WWII veteran and inventor lived quietly with an open hand
When Spokane businessman James W. Crow died last year, he left a million-dollar legacy that will help thousands of children.
It was a quiet act of generosity from a man whose character was forged by struggles during the Great Depression, valor during World War II, and an inventive mind that translated into financial success. His vision loss later in life did not dampen his enthusiasm.
Crow died in June at age 95. He left more than $1 million to a trio of Spokane charities and set up his gift to last in perpetuity.
“Jim was one consummate gentleman, a quiet member of the community who gave many, many gifts without his name attached,” said his longtime friend and financial adviser Brad Nickle. “He did a lot of nice things for people.”
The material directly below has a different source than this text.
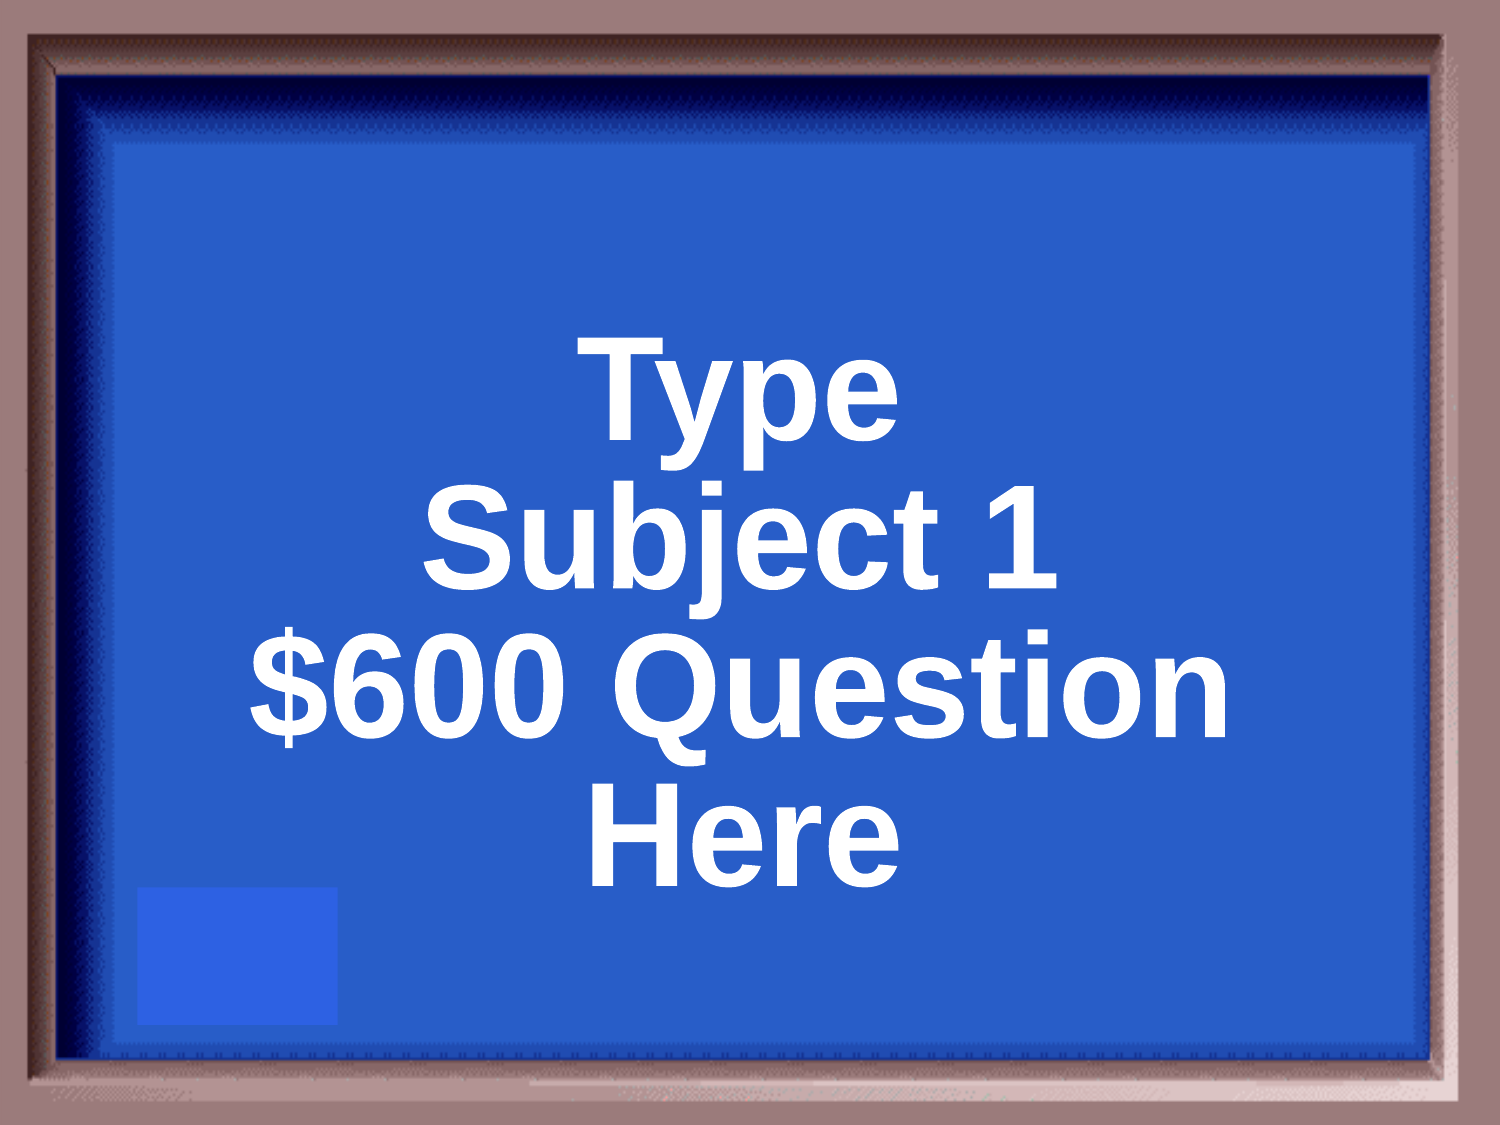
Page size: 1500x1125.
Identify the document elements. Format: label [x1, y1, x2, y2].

text_box [137, 887, 338, 1025]
picture [0, 0, 1500, 1125]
The million-dollar donation makes up the new James W. and Betty E. Crow Endowment Fund. The interest it earns will be split each year among the Spokane Guilds’ School and Neuromuscular Center, the Vanessa Behan Crisis Nursery, and the Inland Northwest Community Foundation for its discretionary grants program, said Molly Sanchez, the foundation’s director of community engagement.
Dick Boysen, director of the Guilds’ School, said the money will translate into help and education for children with developmental disabilities. The specialized school has helped thousands of children with cerebral palsy, Down syndrome, blindness, hearing loss and other conditions.
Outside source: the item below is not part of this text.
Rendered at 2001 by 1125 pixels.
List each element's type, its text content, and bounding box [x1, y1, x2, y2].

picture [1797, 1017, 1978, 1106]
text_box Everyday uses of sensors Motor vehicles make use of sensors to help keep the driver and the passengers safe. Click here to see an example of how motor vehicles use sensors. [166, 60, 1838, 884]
“Mr. Crow was just part of this incredible generation that lived extraordinary lives and prospered, yet never forgot their roots and struggles,” Boysen said.
Crow was born in Gooding, Idaho, in 1915, and attended both Gonzaga University and the University of Idaho, according to his obituary. He married Betty Turner in 1940. She died in 1998.
Daring escape after plane shot down
Crow served as a bombardier during World War II, flying some 50 long-range missions aboard a B-17 Flying Fortress in the Mediterranean Theater.
In 1945 his plane was shot down in Axis-controlled Yugoslavia. For 10 harrowing days, Crow and the bombing crew hid in grain fields from German soldiers. They were armed only with a couple of pistols.
They met up with a British spy who had disguised himself as a female farmworker and led the American crew to a daring escape, jumping aboard a moving plane that had touched down just long enough to pick up the crew and avoid capture.
Crow didn’t dwell on his military service, said his friend, Nickle. However, he was awarded the Purple Heart; the Distinguished Flying Cross; the Air Medal with two oak leaf clusters, which denote subsequent bestowals of the award; and the Mediterranean Theater Ribbon with six battle stars.
After the war, the Crows made their home in Spokane. James Crow set to work inventing a machine that used centrifugal force to separate and clean grass seed.
It became the backbone of Crow and Co., a Spokane Valley business.
Crow sold the rights to his technology, Nickle said, and retired in 1973.
“Jim wasn’t the kind that made a fortune at his business. He was frugal and watched his money,” Nickle said. Crow invested wisely over the years, enabling him to leave a legacy gift decades after he left work.
The Crows spent their retirement years traveling the world. They lived otherwise modest lives in north Spokane. They never had children, but they enjoyed the company of family and friends.
Touched by charities’ work
In his later years, after Crow lost his sight to glaucoma, he was touched by a story of a relative’s child who was helped by the Guilds’ School.
“The doctors couldn’t save his sight, but he was always positive. I can’t remember a time that he wasn’t. That never changed,” Nickle said. “He was fascinated by the work of the Guilds’ School and decided years ago that would be a great thing to contribute to.”
Crow also took an interest in the Vanessa Behan Crisis Nursery.
Last year the nursery helped 4,000 children ages birth to 6, said Amy Knapton, executive director.
“Mr. Crow’s gift will help us help more children,” she said.